>> BEGIN

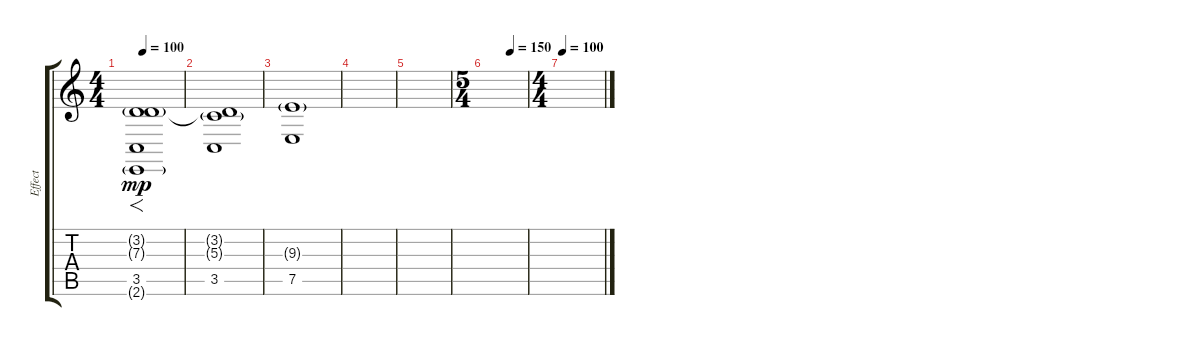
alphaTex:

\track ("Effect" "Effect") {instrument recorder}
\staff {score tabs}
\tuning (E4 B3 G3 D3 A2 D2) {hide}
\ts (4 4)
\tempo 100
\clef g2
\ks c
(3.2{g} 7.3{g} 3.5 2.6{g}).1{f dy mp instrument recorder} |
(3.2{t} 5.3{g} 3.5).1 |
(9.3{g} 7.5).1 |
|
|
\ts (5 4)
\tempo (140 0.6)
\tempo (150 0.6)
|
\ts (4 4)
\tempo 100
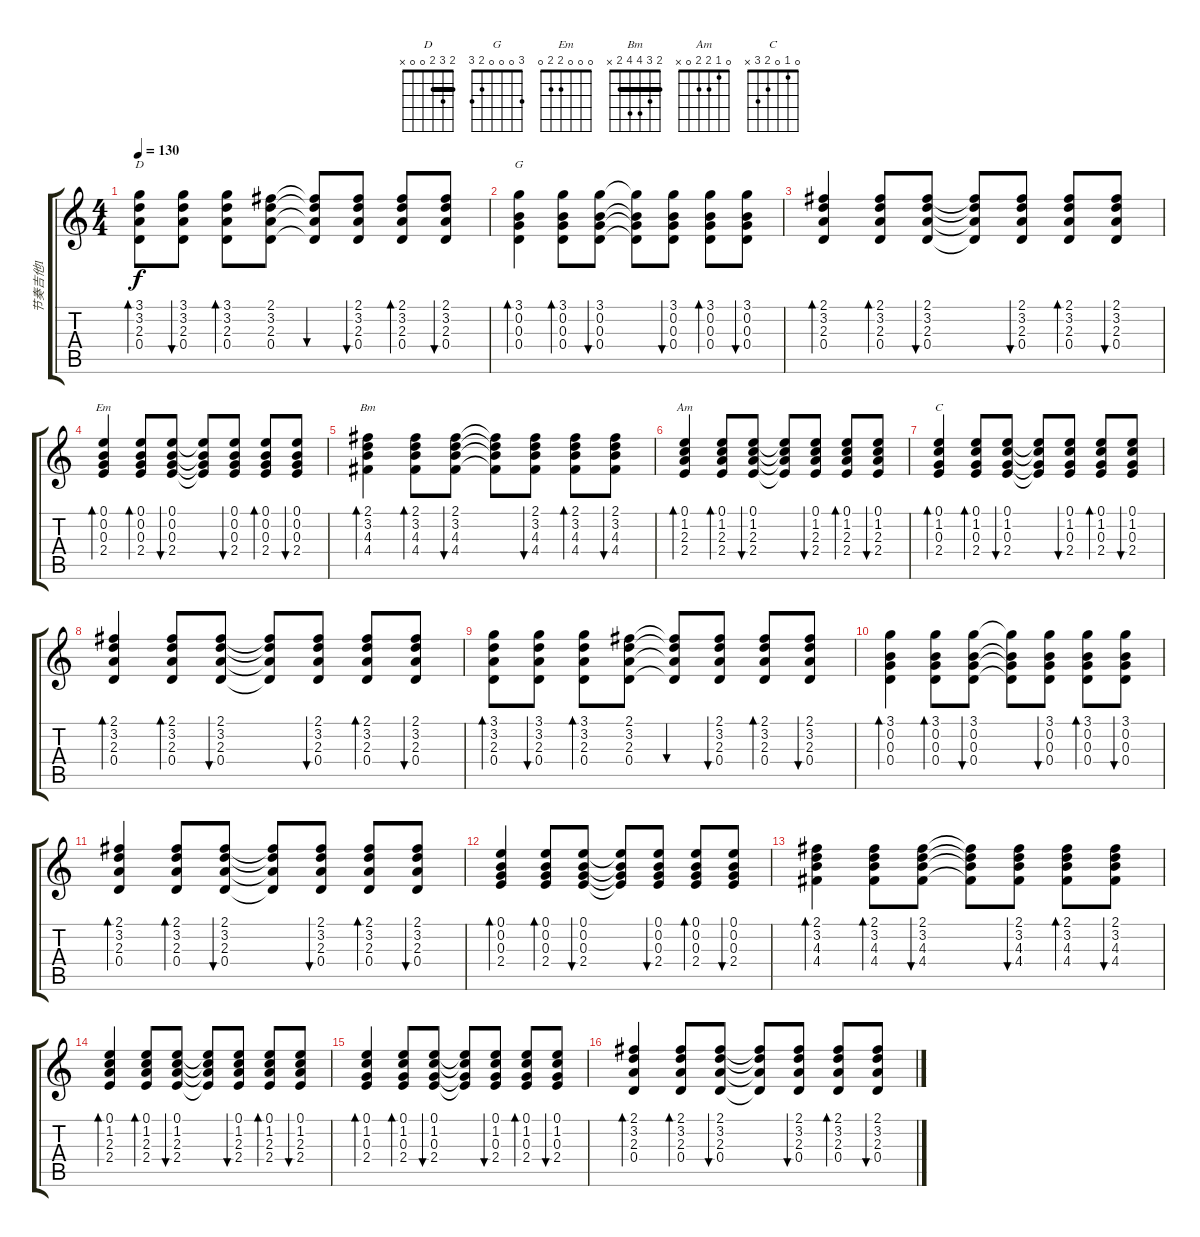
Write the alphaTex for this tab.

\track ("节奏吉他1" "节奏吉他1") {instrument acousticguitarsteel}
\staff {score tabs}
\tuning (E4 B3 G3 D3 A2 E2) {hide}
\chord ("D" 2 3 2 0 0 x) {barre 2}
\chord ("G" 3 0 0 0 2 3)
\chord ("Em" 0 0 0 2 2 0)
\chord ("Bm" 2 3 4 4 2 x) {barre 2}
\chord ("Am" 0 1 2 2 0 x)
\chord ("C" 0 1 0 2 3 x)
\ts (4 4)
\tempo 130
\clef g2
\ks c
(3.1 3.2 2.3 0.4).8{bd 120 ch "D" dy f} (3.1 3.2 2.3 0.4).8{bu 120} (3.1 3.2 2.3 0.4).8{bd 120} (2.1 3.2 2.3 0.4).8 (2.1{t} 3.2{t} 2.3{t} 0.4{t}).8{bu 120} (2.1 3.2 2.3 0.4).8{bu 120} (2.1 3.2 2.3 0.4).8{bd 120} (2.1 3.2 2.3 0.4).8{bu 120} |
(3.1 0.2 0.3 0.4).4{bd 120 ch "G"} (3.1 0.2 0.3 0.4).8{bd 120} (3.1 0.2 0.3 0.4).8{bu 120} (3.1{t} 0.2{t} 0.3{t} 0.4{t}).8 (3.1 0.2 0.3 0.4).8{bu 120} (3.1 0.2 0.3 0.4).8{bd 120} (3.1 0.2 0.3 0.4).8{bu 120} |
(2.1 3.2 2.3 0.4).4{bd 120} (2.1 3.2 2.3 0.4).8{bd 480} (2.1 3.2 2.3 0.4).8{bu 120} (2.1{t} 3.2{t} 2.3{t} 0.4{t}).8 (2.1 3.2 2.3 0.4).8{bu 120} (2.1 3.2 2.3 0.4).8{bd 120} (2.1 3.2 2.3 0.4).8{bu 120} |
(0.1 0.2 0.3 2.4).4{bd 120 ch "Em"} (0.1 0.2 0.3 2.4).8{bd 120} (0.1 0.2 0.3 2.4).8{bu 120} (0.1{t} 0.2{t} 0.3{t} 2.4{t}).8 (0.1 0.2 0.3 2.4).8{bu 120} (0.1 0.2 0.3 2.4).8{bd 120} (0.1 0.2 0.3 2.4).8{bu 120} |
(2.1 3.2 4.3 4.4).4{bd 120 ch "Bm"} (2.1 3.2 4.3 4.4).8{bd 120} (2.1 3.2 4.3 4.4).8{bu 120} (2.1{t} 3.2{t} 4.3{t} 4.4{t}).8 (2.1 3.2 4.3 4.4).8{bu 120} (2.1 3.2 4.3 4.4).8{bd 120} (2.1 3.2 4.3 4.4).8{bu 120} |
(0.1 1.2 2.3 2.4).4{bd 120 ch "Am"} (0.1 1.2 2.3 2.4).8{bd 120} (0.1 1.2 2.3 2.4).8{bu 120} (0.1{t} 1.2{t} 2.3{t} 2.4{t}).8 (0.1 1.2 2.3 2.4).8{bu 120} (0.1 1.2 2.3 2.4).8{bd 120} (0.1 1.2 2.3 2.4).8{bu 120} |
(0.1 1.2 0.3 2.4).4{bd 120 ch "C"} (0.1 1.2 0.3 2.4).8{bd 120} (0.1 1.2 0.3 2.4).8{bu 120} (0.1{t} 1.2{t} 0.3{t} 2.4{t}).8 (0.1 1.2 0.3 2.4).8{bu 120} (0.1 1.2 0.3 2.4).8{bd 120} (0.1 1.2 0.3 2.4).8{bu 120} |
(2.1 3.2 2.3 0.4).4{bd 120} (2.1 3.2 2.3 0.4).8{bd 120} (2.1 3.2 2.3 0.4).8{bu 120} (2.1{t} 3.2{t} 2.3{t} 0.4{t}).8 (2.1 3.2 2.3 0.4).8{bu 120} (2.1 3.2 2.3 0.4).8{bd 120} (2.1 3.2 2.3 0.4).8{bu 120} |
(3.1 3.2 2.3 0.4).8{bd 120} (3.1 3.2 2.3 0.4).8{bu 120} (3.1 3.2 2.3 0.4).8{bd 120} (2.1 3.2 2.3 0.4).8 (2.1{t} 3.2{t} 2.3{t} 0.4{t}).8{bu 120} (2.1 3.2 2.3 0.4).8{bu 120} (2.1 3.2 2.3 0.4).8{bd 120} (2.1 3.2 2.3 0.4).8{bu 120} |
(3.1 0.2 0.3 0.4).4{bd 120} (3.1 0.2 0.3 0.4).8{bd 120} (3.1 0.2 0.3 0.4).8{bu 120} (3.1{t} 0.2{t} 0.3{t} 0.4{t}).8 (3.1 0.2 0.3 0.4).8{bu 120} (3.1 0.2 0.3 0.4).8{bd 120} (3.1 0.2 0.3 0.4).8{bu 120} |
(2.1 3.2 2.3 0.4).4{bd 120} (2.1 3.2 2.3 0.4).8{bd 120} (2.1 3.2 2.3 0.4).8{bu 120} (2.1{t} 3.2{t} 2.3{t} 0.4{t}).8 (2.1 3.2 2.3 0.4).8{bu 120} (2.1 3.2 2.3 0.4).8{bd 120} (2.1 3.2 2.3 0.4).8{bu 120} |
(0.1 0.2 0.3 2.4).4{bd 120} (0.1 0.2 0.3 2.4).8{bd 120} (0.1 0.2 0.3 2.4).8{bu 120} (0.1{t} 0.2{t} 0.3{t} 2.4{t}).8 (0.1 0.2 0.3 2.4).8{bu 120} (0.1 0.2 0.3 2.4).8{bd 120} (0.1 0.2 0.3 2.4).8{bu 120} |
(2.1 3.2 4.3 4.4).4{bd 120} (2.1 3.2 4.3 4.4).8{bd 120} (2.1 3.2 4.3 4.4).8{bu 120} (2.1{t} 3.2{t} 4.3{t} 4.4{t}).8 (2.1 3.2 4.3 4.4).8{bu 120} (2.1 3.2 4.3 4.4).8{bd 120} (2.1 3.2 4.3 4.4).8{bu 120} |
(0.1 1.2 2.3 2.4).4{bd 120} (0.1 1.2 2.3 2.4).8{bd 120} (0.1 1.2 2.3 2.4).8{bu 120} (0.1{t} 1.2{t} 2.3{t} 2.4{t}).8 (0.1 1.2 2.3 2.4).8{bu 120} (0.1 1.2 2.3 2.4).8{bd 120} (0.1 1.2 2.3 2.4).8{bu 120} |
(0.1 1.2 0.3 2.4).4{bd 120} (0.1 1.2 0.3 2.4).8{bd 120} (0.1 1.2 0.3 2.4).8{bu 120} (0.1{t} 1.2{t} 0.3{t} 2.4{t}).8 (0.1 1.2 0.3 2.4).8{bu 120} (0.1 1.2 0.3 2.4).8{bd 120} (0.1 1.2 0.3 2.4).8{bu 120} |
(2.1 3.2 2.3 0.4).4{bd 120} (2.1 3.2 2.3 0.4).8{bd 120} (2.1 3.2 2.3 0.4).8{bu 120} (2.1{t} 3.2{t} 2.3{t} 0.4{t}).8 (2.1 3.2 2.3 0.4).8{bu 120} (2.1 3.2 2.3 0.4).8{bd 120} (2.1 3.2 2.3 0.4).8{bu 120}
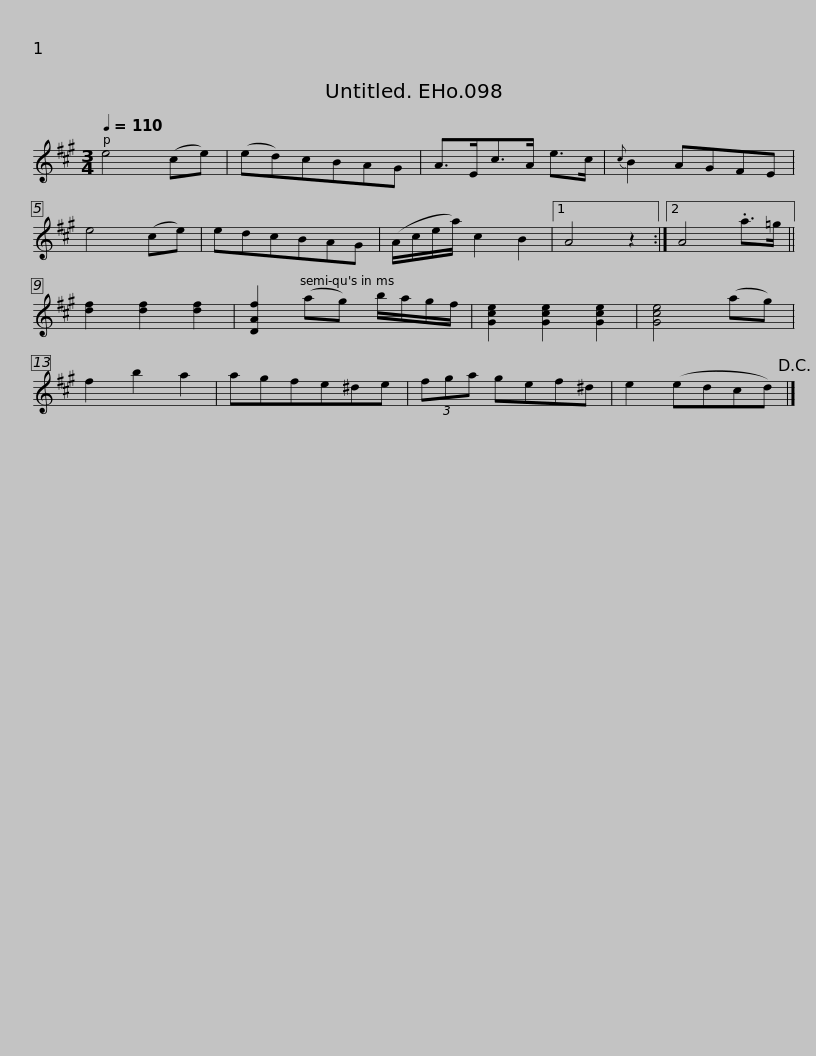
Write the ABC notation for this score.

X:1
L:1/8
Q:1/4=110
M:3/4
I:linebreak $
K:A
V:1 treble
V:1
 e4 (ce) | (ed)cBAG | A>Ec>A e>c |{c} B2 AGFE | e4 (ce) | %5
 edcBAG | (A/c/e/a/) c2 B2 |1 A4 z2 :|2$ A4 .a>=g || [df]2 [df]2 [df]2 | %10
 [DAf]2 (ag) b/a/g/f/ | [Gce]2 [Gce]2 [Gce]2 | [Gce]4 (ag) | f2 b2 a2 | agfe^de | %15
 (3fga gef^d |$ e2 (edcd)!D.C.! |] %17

>> END

What is required:
Pull out each line of the listing above that contains the string "track".

The completed task:
\track ("Effect" "Effect") {instrument recorder}
\track ("节奏吉他1" "节奏吉他1") {instrument acousticguitarsteel}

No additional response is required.